Analysis of video streams for operational intelligence: people counting and zone occupancy for retail and facilities management, vehicle detection and classification for parking and logistics, queue length estimation for service operations, and behavior recognition for security and compliance monitoring. Object tracking across frames using Deep SORT or ByteTrack associates detections across time, the difference between a raw "person detected" event and understanding that the same individual spent 8 minutes in a zone. Processing of both live RTSP feeds and recorded footage via a batch processing API. Alert events (occupancy threshold exceeded, perimeter breach, queue backup beyond SLA) delivered via webhook, Slack, or a dashboard alert. Structured event data, timestamped, categorized, with frame references, integrates with your operations platform rather than requiring staff to review footage manually.

Computer vision systems for clinical and healthcare applications built with the accuracy and validation requirements that medical use cases demand. Classification models for X-ray and scan findings, segmentation models that delineate regions of interest for clinical review, and anomaly detection for continuous patient monitoring video streams.

Model architecture choices reflect clinical requirements: U-Net variants for pixel-level organ and lesion segmentation, ResNet-50 or EfficientNet for multi-label classification of radiograph findings, and LSTM-based temporal models for deterioration detection in continuous monitoring feeds. Inference pipelines are designed for DICOM input, with GDCM-based pre-processing normalising pixel spacing, window-level settings, and orientation before the image reaches the model. Model validation is conducted against ground-truth datasets labelled by clinical experts with inter-rater agreement measured by Cohen's kappa, and sensitivity/specificity metrics are reported at the clinical decision threshold, not averaged across a ROC curve.
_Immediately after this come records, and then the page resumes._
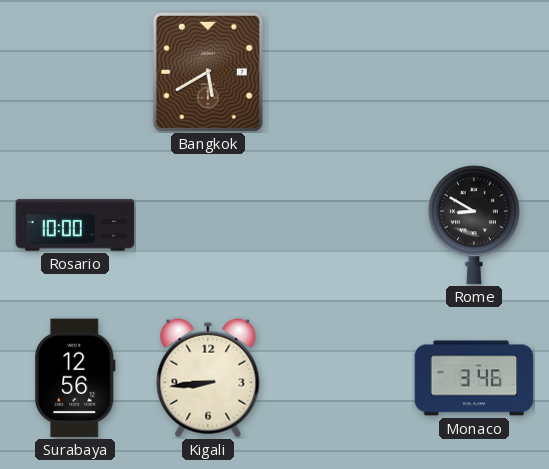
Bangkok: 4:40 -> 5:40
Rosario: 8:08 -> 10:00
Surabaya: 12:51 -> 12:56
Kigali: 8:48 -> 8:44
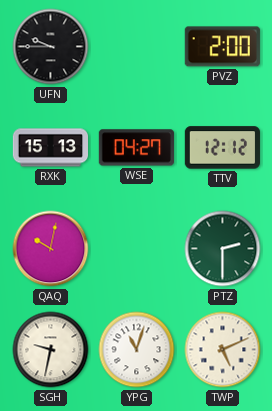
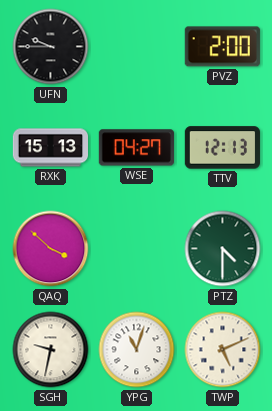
TTV: 12:12 -> 12:13
QAQ: 10:02 -> 3:52
PTZ: 2:30 -> 4:30
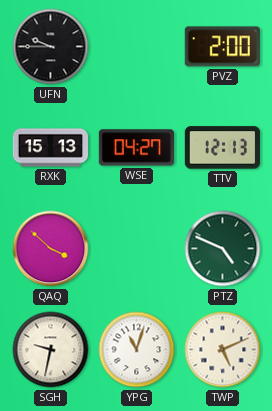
PTZ: 4:30 -> 4:49
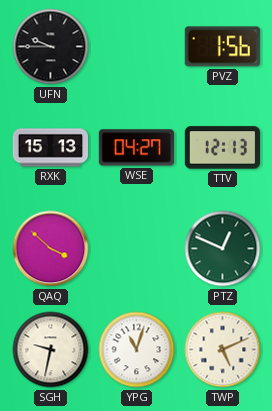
PVZ: 2:00 -> 1:56
PTZ: 4:49 -> 12:49
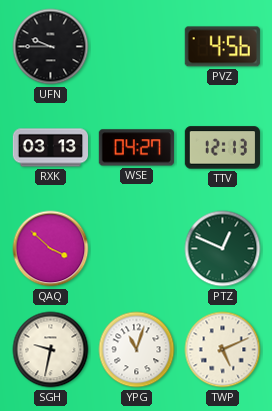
PVZ: 1:56 -> 4:56
RXK: 15:13 -> 03:13
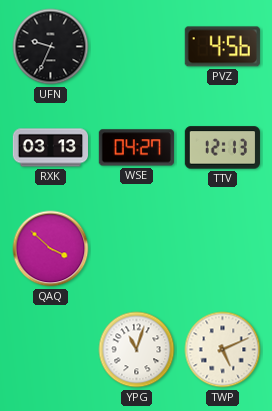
UFN: 9:45 -> 9:34
PTZ: 12:49 -> none
SGH: 9:32 -> none
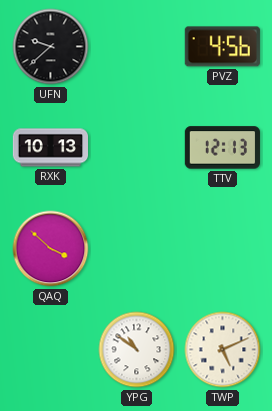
UFN: 9:34 -> 9:38
RXK: 03:13 -> 10:13
WSE: 04:27 -> none
YPG: 11:03 -> 10:51
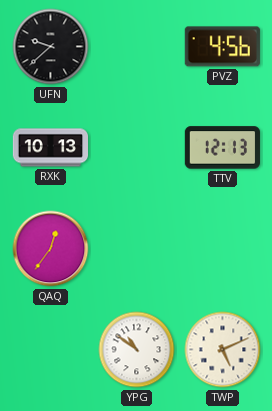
QAQ: 3:52 -> 12:36
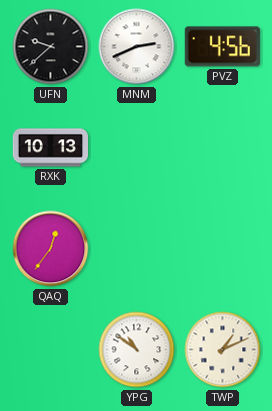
MNM: none -> 2:41
TTV: 12:13 -> none
TWP: 5:11 -> 1:11
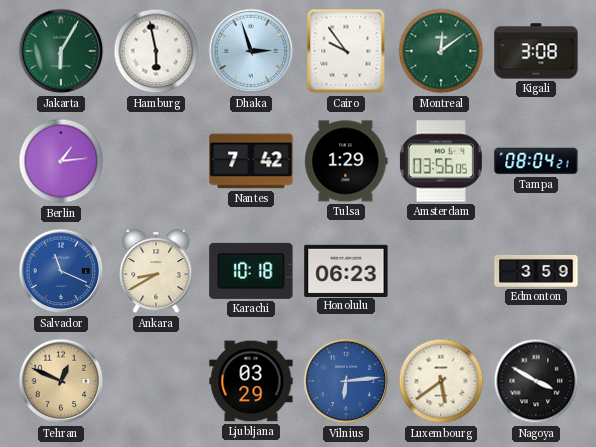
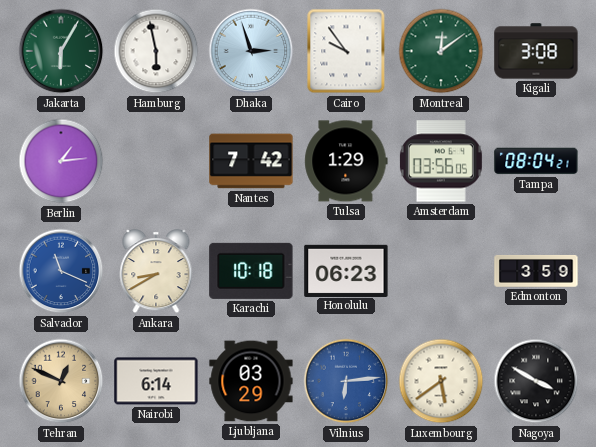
Nairobi: none -> 6:14
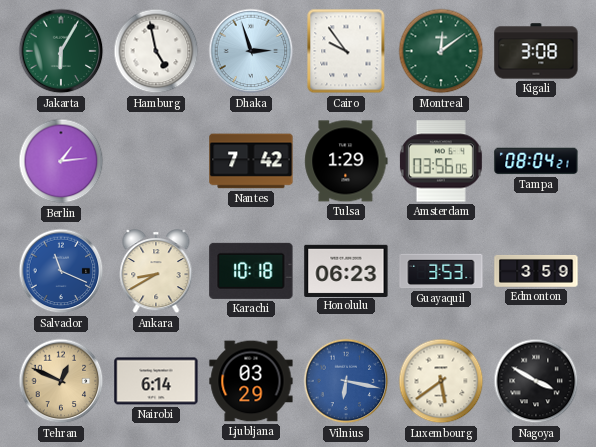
Hamburg: 5:58 -> 4:58
Guayaquil: none -> 3:53
Vilnius: 6:14 -> 6:17
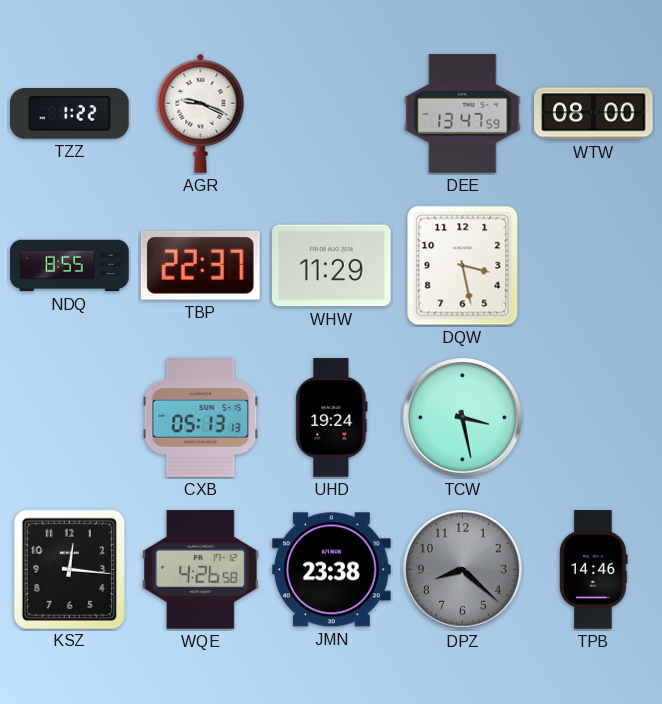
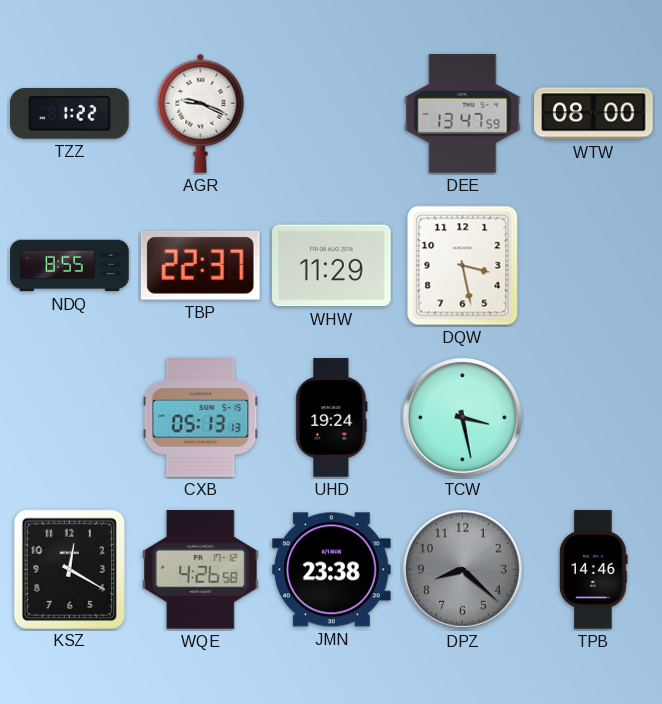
KSZ: 12:16 -> 12:20
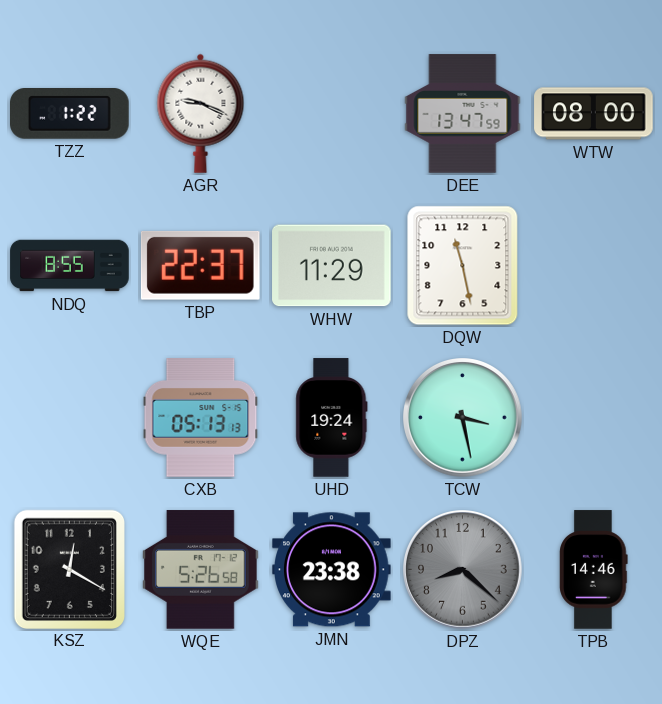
DQW: 3:28 -> 11:28
WQE: 4:26 -> 5:26
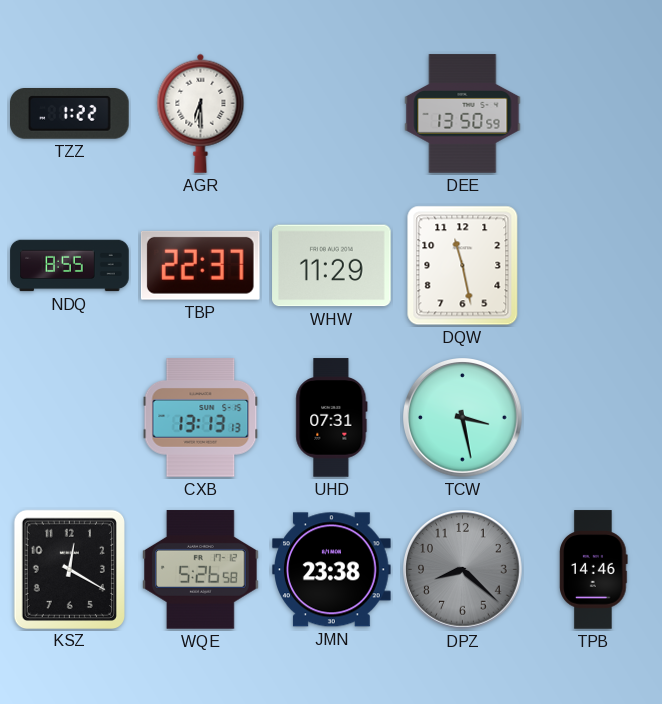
AGR: 9:19 -> 6:30
DEE: 13:47 -> 13:50
WTW: 08:00 -> none
CXB: 05:13 -> 13:13
UHD: 19:24 -> 07:31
A system with 98% AUC that misclassifies a specific abnormality class is not clinically useful; we report performance at the threshold your clinical team will operate at.

Integration with clinical information systems for structured output delivery: findings exported as HL7 FHIR DiagnosticReport resources or structured PDF reports rather than free-text that requires re-interpretation. We've built AI systems for remote patient monitoring that reduced clinical decision latency by 20% and flagged deterioration events earlier than manual observation, deployed in ICU monitoring workflows.

Custom model training on your domain-specific data when pre-trained models don't reach the accuracy threshold your use case requires, because a model trained on ImageNet hasn't seen your specific product defects, your document layouts, or your clinical images. Data collection strategy to identify and fill the gaps in your training set (the defect categories with too few examples, the edge case conditions that were underrepresented). Annotation pipeline setup using Label Studio or Roboflow with inter-annotator agreement metrics to ensure label consistency. Training infrastructure on GPU instances (A100 or H100) with experiment tracking in MLflow or Weights & Biases. Transfer learning from ViT, ResNet, or EfficientNet foundation models reduces the labelled data requirement by 60-80% compared to training from scratch. Ongoing model improvement as new production examples become available, the model gets more accurate as it sees more of your real-world data.